Manchester, Cardiff, Birmingham, Gillingham, Buxton... en moyenne, la police démantèle trois « usines à cannabis » par jour. À Londres, 1 500 sites ont été fermés en deux ans. Les images des raids sont toujours les mêmes : des fenêtres occultées, des centaines de plants entreposés dans les chambres et le salon, des ampoules chauffantes pour faciliter la croissance, une ventilation de fortune, une baignoire remplie d'engrais... « Scotland Yard a découvert des enfants vivant au milieu d'installations électriques instables dans des placards ou des greniers, pour maximiser la place dédiée aux plants », note l'organisation Drugscope. En juin, le ministère de l'Intérieur s'est inquiété de ce trafic en pleine expansion dont on sait encore peu de chose. Partis du nord du Vietnam, les futurs serfs traverseraient la frontière chinoise, puis gagneraient Pékin où ils seraient acheminés jusqu'aux portes de l'Europe via le Transsibérien.

Vendus aux enchères

Achetés 15 ou 20 euros, ils seraient vendus, parfois aux enchères, pour plusieurs milliers d'euros. Membre de l'organisme Stop the Traffic, Peter Stanley évoque un commerce à la demande : « En Asie du Sud-Est, les villages sont ciblés. Les criminels savent que le Vietnam est spécialisé dans la main-d'oeuvre pour usines à cannabis. »

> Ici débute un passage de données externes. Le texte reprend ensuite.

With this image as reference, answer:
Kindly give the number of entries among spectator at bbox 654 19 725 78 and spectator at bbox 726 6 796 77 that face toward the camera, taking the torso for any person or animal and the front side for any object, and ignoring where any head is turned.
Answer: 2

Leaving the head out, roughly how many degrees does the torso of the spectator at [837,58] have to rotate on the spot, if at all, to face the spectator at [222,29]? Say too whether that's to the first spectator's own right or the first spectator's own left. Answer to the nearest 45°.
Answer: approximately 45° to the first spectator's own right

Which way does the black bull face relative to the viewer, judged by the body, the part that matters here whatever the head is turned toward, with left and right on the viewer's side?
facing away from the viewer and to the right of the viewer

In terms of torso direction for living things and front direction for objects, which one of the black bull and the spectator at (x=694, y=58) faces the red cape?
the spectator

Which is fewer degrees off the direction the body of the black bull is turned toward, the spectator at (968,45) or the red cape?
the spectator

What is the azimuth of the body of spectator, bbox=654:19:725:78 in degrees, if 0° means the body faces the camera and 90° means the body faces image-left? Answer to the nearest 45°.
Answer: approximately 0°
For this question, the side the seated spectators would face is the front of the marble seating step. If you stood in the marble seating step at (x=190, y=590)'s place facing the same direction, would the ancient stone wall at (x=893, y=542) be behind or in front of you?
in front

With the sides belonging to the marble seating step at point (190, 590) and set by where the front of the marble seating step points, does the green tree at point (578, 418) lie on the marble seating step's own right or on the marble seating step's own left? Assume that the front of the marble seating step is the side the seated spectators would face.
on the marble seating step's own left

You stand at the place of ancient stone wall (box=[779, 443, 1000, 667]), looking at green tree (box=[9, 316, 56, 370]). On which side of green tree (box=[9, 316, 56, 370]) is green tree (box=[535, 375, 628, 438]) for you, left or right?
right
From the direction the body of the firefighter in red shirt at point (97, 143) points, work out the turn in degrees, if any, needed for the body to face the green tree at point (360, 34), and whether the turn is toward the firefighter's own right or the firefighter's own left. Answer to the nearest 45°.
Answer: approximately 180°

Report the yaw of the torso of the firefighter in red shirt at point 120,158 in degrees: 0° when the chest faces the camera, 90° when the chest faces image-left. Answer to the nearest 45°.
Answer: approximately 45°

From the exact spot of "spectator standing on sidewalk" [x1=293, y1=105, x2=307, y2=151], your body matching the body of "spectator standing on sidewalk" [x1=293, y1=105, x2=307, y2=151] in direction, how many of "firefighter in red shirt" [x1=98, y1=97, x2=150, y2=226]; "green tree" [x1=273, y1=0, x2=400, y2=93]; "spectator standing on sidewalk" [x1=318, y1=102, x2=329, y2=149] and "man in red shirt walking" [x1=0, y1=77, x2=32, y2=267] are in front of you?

Pour la police britannique, l'explosion de la production de chanvre a suivi le déclassement du stupéfiant, en 2004. Production, possession ou vente restent illégales, mais les peines encourues sont désormais moindres. Résultat, le cannabis « est devenu la cash machine du crime organisé », selon un commissaire. Lorsqu'elles sont équipées en matériels hydroponiques, les « fermes » de trois chambres procurent un profit annuel de 450 000 euros. Les gangs vietnamiens ont été les premiers à s'engouffrer dans la brèche. Une vraie offensive ! Le directeur de l'Agence écossaise contre le crime et la drogue a récemment déclaré avoir « fermé 60 usines à cannabis en 2006 alors qu'il n'y avait pas de production de masse en Écosse en 2005 ». Selon les experts, 11 % du haschisch fumé en Grande-Bretagne était cultivé sur place voilà dix ans. Aujourd'hui, la proportion est passée à 60 %. Grâce aux enfants esclaves.